The court noted that the “ ‘actual controversy’ and standing requirements should be liberally construed in accord with the provisions of G. L. c. 231A, § 9.” Massachusetts Assn. of Indep. Ins. Agents & Brokers, Inc. v. Commissioner of Ins., 373 Mass. at 293.

In Massachusetts Assn. of Indep. Ins. Agents & Brokers, Inc. v. Commissioner of Ins., 373 Mass. at 295, the court refers to the fact that the case involves a regulated industry, but it did so in the context of a regulatory scheme that “shows a clear public interest in the maintenance of a reasonable competitive level,” thereby justifying the recognition of unfair competition as a cognizable injury. Contrast Circle Lounge & Grille, Inc. v. Board of Appeal of Boston, 324 Mass. at 432.

General Laws c. 30, § 61, provides in part, “All agencies, departments, boards, commissions and authorities of the commonwealth- shall review, evaluate, and determine the impact on the natural environment of all works, projects or activities conducted by them and shall use all practicable means and measures to minimize damage to the environment.”

Cummings arose under G. L. c. 214, § 7A, not c. 231A. Section 7A offers a statutory remedy to ten persons domiciled in Massachusetts for claims of “damage to the environment” without the necessity of establishing further the standing of the plaintiffs. The section permits a civil action brought by such persons upon allegations that damage to the environment is occurring or is about to occur. The Superior Court may restrain the person causing or about to cause such damage provided that the offending conduct is a violation of a statute, ordinance, by-law, or regulation. The complaint in this case does not allege an entitlement to the remedies provided by § 7A. Such an attempt would, in any event, be futile. It is settled that § 7A is not available in a suit against the Secretary in connection with her administration of MEPA. See Walpole v. Secretary of the Exec. Office of Envtl. Affairs, 405 Mass. 67, 71 (1989). Walpole also holds that the acts of the Secretary in merely administering MEPA are not subject to review by certiorari under G. L. c. 249, § 4. Id. at 72-73.

What emerges is that § 7A may be seen as offering parallel relief to c. 231A, although the parties will be different.

See note 13, supra, describing the action authorized by G. L. c. 214, § 7A, which is designed to permit judicial intervention in cases where the environmental damage is imminent. There is no claim of imminent damage in this case.

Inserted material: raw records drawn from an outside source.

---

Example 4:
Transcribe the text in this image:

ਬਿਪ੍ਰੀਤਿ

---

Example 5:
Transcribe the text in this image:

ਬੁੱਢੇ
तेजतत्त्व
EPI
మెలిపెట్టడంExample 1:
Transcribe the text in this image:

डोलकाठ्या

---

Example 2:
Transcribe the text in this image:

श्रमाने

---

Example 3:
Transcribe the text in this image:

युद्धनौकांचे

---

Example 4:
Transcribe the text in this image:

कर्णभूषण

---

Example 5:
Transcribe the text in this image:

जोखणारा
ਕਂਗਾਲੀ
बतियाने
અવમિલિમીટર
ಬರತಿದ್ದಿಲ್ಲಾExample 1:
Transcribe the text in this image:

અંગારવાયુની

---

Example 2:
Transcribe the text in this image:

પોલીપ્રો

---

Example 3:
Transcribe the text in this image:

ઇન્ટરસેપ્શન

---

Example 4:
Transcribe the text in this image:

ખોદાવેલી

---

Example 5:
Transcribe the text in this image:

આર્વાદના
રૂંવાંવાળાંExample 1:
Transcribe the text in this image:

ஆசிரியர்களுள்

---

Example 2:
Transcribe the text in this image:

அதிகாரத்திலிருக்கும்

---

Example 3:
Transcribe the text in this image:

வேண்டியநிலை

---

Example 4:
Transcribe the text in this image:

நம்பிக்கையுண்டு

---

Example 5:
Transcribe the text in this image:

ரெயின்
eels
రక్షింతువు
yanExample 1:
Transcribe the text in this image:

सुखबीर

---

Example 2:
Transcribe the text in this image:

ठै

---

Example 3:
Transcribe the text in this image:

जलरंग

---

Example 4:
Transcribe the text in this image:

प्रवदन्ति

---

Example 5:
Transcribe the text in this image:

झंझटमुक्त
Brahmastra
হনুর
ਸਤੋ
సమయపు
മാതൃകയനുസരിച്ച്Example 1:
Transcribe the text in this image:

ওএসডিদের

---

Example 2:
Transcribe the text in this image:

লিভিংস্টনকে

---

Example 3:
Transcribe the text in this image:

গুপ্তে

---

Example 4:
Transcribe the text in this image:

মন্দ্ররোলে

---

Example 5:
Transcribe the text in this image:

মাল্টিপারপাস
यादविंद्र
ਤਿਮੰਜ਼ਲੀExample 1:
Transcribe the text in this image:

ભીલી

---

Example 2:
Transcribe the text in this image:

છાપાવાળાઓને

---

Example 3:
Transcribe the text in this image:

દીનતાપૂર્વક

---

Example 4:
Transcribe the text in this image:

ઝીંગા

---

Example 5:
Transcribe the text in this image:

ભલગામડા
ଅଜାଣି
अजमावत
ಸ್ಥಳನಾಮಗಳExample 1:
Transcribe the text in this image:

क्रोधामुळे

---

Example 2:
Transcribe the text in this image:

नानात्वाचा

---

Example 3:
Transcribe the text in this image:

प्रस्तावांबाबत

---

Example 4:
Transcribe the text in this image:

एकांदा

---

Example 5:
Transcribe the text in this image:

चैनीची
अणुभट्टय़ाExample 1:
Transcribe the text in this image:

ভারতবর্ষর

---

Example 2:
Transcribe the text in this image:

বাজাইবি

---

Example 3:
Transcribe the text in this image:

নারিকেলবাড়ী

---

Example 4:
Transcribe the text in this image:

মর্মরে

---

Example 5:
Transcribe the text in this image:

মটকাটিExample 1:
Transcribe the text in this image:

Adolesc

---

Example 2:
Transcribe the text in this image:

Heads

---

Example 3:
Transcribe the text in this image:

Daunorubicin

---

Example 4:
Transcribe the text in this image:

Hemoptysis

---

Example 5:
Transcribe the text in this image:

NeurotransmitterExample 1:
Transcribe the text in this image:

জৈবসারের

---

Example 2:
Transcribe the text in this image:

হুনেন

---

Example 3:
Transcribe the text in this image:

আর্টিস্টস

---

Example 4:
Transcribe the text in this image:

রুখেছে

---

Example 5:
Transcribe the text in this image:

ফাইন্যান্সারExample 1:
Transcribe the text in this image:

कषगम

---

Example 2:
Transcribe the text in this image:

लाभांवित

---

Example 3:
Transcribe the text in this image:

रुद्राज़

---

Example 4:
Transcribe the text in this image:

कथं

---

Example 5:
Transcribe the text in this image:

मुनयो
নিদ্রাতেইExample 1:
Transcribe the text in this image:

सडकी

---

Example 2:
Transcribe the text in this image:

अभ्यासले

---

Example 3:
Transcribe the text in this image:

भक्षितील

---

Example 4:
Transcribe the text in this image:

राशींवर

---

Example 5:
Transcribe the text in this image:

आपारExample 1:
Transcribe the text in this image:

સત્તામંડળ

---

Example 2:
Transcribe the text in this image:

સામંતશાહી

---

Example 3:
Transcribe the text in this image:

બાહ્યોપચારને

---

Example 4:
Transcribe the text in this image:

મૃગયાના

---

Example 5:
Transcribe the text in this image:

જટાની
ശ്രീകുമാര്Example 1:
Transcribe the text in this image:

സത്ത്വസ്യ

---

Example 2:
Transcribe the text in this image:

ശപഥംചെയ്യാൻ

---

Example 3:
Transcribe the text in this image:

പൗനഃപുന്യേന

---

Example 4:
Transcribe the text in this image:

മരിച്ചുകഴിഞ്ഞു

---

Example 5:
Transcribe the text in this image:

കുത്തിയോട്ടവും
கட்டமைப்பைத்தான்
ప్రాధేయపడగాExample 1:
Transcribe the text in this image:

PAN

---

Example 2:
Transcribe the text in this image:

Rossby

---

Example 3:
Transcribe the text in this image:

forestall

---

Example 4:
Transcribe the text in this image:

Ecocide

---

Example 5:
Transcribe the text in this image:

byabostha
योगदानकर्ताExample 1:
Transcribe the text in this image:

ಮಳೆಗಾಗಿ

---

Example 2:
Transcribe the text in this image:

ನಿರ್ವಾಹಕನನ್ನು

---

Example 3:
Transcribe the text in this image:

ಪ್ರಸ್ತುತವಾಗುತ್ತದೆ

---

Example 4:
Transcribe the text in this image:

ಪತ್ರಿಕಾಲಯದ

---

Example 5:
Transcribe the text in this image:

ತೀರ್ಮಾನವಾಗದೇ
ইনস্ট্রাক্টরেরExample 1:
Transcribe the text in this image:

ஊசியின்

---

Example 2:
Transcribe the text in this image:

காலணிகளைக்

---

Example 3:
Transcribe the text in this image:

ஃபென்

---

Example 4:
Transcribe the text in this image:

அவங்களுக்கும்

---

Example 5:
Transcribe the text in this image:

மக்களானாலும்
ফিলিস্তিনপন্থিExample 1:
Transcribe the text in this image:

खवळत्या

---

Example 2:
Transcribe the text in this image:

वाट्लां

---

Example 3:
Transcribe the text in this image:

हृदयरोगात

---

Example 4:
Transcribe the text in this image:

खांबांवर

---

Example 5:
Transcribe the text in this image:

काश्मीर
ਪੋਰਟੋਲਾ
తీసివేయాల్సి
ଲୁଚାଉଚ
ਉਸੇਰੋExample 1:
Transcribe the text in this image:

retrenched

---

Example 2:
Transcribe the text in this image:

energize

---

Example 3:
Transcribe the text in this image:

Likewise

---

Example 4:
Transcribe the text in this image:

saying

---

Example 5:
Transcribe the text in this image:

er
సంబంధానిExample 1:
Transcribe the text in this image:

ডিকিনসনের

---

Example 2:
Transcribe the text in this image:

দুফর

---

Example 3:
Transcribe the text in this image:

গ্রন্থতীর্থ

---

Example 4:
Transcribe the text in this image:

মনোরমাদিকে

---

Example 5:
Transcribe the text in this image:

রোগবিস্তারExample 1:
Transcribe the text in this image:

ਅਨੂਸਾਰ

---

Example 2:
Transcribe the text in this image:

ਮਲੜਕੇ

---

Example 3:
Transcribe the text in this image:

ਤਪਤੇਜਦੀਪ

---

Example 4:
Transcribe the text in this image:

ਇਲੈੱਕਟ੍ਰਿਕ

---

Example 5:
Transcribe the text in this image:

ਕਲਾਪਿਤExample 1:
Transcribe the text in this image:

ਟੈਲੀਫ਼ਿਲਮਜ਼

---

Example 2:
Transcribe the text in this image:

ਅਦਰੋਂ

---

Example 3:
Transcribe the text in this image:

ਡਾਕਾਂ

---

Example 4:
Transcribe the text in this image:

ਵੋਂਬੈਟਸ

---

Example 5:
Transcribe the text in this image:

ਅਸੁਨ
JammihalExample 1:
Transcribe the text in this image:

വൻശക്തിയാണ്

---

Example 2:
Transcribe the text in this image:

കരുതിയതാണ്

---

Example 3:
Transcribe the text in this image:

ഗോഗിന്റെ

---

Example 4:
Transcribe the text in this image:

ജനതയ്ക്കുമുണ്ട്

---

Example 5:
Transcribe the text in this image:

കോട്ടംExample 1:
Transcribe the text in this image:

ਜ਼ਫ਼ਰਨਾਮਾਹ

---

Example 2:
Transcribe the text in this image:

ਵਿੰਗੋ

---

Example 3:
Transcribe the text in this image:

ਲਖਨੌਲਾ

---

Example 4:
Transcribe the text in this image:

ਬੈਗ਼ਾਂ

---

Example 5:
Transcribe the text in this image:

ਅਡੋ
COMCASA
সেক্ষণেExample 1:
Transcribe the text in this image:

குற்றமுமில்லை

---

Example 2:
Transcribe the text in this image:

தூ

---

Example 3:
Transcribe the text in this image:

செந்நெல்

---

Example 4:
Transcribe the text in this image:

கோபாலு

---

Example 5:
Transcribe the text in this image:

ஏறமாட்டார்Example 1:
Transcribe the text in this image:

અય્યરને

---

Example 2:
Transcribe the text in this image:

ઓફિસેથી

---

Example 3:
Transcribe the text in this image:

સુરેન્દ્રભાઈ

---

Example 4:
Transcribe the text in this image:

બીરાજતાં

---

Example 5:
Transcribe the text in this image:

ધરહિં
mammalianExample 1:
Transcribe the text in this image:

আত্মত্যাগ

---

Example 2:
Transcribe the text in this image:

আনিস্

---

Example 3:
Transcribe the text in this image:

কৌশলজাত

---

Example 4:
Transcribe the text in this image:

No doubt the plaintiffs could await the imminent construction of the town’s project, and then bring suit against the town under G. L. c. 214, § 7A. If, as we must assume, the plaintiffs’ claims are meritorious, it would make no sense to permit the town to go forward with a complex project that is doomed at the outset. More important is that here, the administrative process has been exhausted, see note 2, supra, and to require the plaintiffs to await the imminent construction of the project would have a serious adverse effect upon the credibility and importance of the administrative review process — a process which, as we have stated, is critical to the desired outcome of protecting the environment.

It is important to emphasize at this point that we have only the bare bones of the record of the controversy before us. We have neither the environmental impact statement nor the Secretary’s certificate, and we have not considered the merits of the plaintiffs’ claims regarding those documents. It may be that a motion for summary judgment on an amplified record, or a trial on the merits, would yield a different understanding of the case. As matters stand, however, we are confined to the narrow issues presented by an appeal from the allowance of a motion to dismiss.